- FRAGMENTO PROPORCIONADO:
+ + +

La situación es, por lo tanto, notablemente compleja y ha empeorado rápidamente en los últimos doce meses. En un reciente informe del Instituto Mckinsey, en el que identifica cuatro escenarios para el futuro de la economía global, sólo uno, basado en un crecimiento sostenido de la productividad, podría ofrecer una salida razonable para la economía global. Este crecimiento de la productividad podría tomar ventaja de la transición ecológica y el progreso tecnológico, pero lo que sabemos a fecha de hoy es que el crecimiento económico basado en la innovación no está dando los frutos esperados: según el informe de 2022 de innovación global de la Organización Mundial de la Propiedad Intelectual, los rendimientos de la innovación no están siendo capaces de trasladarse a un mayor crecimiento económico. Situación esta que podría dar la razón a los defensores del decrecimiento: dado que este es inevitable, tanto por la incapacidad del sistema tierra de ofrecer base física para un crecimiento ilimitado, lo relevante ahora es ofrecer un marco para que este decrecimiento sea lo más justo posible. Sin embargo, los datos que se ofrecen no son muy halagüeños.
Por poner sólo un ejemplo, y de acuerdo con un reciente trabajo de dos ecologistas españoles, Gonzalez-Reyes y Almazan, que desarrollan una hoja de ruta para el decrecimiento de la economía española ('Decrecimiento, del qué al cómo', Icaria 2023), el consumo energético de España debería reducirse, de aquí a 2030, en un 53% desde una línea de base de 2018. El esfuerzo institucional requerido para desarrollar una política de este alcance sólo se puede soportar con un altísimo consenso social -y cultural- que hoy, tristemente, está lejos de poder materializarse sin fuertes conflictos sociales.

+ + +

- INSTRUCCIONES:
(1) Imprime sin cambios el tramo del fragmento que va desde "Por poner sólo" hasta "fuertes conflictos sociales.".
(2) Responde estas preguntas con lo que dice el fragmento:
(a) ¿Cuántos escenarios para el futuro de la economía global identifica el informe del Instituto Mckinsey?
(b) ¿De qué año es el informe de innovación global de la Organización Mundial de la Propiedad Intelectual que se cita?
(c) Según Gonzalez-Reyes y Almazan, ¿en qué porcentaje debería reducirse el consumo energético de España de aquí a 2030?

+ + +

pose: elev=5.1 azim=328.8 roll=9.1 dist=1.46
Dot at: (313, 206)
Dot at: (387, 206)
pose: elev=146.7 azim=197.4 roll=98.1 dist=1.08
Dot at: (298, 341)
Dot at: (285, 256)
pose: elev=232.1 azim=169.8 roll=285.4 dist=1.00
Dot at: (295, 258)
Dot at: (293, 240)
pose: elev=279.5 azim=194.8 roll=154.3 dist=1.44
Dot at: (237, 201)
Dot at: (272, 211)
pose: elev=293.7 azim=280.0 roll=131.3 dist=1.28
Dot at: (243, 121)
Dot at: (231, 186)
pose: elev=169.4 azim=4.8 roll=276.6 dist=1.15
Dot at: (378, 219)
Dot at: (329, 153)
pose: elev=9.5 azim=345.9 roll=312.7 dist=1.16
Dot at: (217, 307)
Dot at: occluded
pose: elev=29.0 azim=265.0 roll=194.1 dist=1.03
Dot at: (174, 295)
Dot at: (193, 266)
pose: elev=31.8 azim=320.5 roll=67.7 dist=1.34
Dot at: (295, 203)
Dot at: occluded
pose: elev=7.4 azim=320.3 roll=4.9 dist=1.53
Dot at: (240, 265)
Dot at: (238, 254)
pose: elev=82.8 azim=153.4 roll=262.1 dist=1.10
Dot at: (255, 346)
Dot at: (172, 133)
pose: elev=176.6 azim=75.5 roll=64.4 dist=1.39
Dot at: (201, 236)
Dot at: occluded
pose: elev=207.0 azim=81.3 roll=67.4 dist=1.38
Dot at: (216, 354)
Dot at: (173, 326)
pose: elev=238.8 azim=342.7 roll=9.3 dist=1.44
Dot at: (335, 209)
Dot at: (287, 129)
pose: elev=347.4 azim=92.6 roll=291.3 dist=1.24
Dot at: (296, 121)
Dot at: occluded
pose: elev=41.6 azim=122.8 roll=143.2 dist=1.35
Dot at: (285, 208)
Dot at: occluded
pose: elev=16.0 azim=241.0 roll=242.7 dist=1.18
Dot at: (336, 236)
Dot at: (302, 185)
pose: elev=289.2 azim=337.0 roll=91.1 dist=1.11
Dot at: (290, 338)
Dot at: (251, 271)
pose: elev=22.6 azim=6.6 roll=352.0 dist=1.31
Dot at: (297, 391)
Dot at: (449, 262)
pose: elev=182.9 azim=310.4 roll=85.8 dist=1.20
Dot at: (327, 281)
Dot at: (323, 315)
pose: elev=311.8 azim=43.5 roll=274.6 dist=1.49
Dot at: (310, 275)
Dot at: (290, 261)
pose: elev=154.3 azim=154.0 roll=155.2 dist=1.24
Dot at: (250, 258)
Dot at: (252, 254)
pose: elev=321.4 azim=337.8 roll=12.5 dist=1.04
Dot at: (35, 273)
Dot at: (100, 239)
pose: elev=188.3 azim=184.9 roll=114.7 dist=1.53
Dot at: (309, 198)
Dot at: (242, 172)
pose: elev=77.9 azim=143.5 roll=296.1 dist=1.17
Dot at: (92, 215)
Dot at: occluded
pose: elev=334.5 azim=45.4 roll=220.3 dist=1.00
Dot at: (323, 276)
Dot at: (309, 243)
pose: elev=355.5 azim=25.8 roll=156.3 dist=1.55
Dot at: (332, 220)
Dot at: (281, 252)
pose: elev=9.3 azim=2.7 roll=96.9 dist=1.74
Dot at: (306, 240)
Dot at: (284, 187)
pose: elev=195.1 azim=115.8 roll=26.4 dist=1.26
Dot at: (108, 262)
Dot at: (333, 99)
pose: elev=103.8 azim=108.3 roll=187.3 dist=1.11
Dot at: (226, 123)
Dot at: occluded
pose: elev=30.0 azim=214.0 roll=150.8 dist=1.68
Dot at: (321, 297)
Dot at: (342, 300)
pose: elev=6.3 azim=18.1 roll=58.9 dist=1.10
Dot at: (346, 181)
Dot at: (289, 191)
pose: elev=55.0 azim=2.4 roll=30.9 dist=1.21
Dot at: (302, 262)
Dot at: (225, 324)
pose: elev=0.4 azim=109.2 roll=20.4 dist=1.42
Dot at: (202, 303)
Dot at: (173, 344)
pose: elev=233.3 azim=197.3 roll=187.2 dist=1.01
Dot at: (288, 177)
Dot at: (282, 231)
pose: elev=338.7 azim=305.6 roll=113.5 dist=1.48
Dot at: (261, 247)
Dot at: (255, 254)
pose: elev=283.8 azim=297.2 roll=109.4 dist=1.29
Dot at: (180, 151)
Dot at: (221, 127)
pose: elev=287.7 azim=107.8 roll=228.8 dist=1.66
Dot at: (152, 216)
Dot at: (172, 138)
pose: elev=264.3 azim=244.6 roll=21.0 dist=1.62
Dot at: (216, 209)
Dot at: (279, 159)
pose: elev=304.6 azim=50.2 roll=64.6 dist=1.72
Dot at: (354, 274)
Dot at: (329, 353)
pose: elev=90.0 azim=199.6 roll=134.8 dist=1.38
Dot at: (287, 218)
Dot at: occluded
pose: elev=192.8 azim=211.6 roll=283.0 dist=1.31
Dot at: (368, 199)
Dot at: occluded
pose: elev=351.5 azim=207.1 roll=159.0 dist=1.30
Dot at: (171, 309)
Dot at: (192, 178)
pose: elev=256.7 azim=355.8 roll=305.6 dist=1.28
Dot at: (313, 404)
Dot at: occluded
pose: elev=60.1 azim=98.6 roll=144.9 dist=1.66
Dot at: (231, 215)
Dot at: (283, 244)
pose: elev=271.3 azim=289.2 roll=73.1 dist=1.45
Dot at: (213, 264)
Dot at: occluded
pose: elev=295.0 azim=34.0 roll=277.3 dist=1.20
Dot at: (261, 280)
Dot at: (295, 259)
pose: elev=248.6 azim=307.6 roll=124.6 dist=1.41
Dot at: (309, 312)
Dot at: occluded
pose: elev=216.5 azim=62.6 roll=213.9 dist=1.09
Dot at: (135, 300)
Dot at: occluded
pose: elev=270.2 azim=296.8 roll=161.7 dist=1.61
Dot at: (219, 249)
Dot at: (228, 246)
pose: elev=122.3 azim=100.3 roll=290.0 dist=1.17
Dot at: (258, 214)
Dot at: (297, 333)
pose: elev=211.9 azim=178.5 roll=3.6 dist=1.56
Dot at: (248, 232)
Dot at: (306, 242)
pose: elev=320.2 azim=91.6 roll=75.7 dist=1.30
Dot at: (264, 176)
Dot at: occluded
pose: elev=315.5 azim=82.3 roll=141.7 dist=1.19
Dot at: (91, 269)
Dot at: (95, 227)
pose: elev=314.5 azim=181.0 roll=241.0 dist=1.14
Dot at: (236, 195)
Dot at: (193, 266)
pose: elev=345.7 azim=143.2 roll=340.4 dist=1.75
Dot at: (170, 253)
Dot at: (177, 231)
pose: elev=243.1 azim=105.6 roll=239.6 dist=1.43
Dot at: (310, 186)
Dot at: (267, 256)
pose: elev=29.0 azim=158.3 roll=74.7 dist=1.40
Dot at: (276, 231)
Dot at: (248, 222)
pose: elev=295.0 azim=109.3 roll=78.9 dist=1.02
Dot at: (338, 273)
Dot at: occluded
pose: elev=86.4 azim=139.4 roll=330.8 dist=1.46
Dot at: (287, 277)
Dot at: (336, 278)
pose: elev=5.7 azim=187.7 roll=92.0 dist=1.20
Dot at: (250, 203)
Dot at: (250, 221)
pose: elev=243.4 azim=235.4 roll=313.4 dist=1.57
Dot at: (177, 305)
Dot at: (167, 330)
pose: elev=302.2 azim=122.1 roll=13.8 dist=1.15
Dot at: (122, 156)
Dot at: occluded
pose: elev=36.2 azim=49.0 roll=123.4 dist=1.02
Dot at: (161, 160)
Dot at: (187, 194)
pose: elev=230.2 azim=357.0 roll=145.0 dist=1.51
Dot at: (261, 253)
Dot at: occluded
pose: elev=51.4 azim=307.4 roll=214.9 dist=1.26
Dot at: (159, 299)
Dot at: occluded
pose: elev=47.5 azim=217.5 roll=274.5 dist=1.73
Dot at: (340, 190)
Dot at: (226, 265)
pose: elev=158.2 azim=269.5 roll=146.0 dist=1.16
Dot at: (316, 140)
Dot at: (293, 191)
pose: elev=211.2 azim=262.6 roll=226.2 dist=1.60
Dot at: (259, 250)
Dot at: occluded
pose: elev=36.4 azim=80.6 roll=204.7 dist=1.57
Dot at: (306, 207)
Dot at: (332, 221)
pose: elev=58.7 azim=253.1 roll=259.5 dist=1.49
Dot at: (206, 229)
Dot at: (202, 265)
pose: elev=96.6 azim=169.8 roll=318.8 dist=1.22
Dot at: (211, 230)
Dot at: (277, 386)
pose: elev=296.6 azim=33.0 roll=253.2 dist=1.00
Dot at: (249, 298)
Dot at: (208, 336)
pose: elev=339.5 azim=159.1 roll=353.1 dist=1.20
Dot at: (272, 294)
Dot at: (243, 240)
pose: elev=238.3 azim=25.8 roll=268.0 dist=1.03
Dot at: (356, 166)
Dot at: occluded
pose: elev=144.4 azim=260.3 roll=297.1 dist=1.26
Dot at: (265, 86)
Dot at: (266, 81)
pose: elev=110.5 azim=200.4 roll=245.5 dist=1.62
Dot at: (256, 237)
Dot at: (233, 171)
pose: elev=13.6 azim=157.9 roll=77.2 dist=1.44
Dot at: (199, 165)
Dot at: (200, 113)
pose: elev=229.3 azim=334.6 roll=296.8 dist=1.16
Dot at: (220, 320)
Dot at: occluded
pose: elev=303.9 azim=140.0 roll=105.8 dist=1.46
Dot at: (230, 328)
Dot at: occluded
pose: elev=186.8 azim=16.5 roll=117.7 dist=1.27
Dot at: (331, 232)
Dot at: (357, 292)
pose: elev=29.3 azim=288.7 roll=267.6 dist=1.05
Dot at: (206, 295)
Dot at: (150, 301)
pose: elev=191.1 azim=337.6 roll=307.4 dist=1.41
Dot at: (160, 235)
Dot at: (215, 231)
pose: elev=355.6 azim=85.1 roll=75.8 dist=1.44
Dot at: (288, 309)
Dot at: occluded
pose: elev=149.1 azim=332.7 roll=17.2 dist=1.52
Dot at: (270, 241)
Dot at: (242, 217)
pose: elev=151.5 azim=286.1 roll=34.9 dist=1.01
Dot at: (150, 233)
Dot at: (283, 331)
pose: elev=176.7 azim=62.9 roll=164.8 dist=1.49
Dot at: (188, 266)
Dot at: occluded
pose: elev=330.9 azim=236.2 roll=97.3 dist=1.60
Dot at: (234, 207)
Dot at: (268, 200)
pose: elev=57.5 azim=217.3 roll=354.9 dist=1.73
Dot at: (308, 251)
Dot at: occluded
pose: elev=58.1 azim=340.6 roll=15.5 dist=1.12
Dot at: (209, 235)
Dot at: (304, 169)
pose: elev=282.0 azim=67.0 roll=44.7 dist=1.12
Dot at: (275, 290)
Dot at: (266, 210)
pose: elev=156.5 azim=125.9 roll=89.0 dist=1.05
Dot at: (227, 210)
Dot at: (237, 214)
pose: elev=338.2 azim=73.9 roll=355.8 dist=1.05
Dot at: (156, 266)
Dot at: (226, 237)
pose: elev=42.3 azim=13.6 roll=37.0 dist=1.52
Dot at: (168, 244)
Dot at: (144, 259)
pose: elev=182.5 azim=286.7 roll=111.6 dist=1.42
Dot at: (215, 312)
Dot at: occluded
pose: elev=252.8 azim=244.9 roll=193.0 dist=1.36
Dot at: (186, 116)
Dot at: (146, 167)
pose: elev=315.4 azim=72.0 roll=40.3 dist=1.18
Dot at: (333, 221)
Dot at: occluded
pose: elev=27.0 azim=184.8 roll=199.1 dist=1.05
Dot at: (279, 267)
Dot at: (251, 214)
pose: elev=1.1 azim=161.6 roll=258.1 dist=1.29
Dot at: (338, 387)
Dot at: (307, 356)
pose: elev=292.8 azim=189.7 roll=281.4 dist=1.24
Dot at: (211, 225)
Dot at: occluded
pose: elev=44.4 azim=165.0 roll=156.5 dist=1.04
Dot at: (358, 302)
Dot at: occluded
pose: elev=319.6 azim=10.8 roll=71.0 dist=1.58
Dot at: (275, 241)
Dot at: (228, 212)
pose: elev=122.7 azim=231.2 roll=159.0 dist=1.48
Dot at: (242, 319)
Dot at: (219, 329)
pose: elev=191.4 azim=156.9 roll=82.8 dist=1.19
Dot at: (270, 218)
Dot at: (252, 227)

+ + +

- RESPUESTAS:
(1)
Por poner sólo un ejemplo, y de acuerdo con un reciente trabajo de dos ecologistas españoles, Gonzalez-Reyes y Almazan, que desarrollan una hoja de ruta para el decrecimiento de la economía española ('Decrecimiento, del qué al cómo', Icaria 2023), el consumo energético de España debería reducirse, de aquí a 2030, en un 53% desde una línea de base de 2018. El esfuerzo institucional requerido para desarrollar una política de este alcance sólo se puede soportar con un altísimo consenso social -y cultural- que hoy, tristemente, está lejos de poder materializarse sin fuertes conflictos sociales.

(2)
(a) Cuatro.
(b) De 2022.
(c) En un 53%, desde una línea de base de 2018.